TASK DIRECTIONS: Below are records to be transcribed exactly; any pictures should be left out.

Stored data:
========

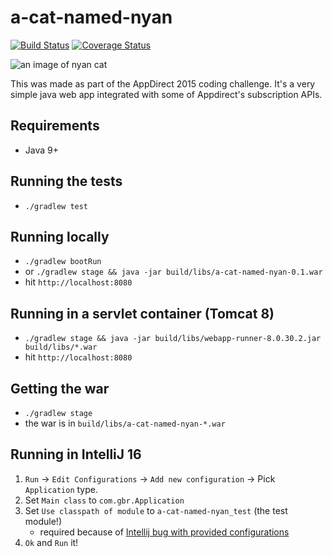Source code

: # a-cat-named-nyan
[![Build Status](https://travis-ci.org/gbranchaudrubenovitch/a-cat-named-nyan.svg?branch=master)](https://travis-ci.org/gbranchaudrubenovitch/a-cat-named-nyan) [![Coverage Status](https://coveralls.io/repos/github/gbranchaudrubenovitch/a-cat-named-nyan/badge.svg?branch=master)](https://coveralls.io/github/gbranchaudrubenovitch/a-cat-named-nyan?branch=master)

![an image of nyan cat](http://i.imgur.com/880eyVm.gif "Nyan Cat")

This was made as part of the AppDirect 2015 coding challenge.
It's a very simple java web app integrated with some of Appdirect's subscription APIs.

## Requirements
* Java 9+

## Running the tests
* `./gradlew test`

## Running locally
* `./gradlew bootRun`
* or `./gradlew stage && java -jar build/libs/a-cat-named-nyan-0.1.war`
* hit `http://localhost:8080`

## Running in a servlet container (Tomcat 8)
* `./gradlew stage && java -jar build/libs/webapp-runner-8.0.30.2.jar build/libs/*.war`
* hit `http://localhost:8080`

## Getting the war
* `./gradlew stage`
* the war is in `build/libs/a-cat-named-nyan-*.war`

## Running in IntelliJ 16
1. `Run` -> `Edit Configurations` -> `Add new configuration` -> Pick `Application` type.
2. Set `Main class` to `com.gbr.Application`
3. Set `Use classpath of module` to `a-cat-named-nyan_test` (the test module!)
    * required because of [Intellij bug with provided configurations](https://youtrack.jetbrains.com/issue/IDEA-107048)
4. `Ok` and `Run` it!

========

WRITTEN SOLUTION:
Source code

: # a-cat-named-nyan
[![Build Status](https://travis-ci.org/gbranchaudrubenovitch/a-cat-named-nyan.svg?branch=master)](https://travis-ci.org/gbranchaudrubenovitch/a-cat-named-nyan) [![Coverage Status](https://coveralls.io/repos/github/gbranchaudrubenovitch/a-cat-named-nyan/badge.svg?branch=master)](https://coveralls.io/github/gbranchaudrubenovitch/a-cat-named-nyan?branch=master)

![an image of nyan cat](http://i.imgur.com/880eyVm.gif "Nyan Cat")

This was made as part of the AppDirect 2015 coding challenge.
It's a very simple java web app integrated with some of Appdirect's subscription APIs.

## Requirements
* Java 9+

## Running the tests
* `./gradlew test`

## Running locally
* `./gradlew bootRun`
* or `./gradlew stage && java -jar build/libs/a-cat-named-nyan-0.1.war`
* hit `http://localhost:8080`

## Running in a servlet container (Tomcat 8)
* `./gradlew stage && java -jar build/libs/webapp-runner-8.0.30.2.jar build/libs/*.war`
* hit `http://localhost:8080`

## Getting the war
* `./gradlew stage`
* the war is in `build/libs/a-cat-named-nyan-*.war`

## Running in IntelliJ 16
1. `Run` -> `Edit Configurations` -> `Add new configuration` -> Pick `Application` type.
2. Set `Main class` to `com.gbr.Application`
3. Set `Use classpath of module` to `a-cat-named-nyan_test` (the test module!)
    * required because of [Intellij bug with provided configurations](https://youtrack.jetbrains.com/issue/IDEA-107048)
4. `Ok` and `Run` it!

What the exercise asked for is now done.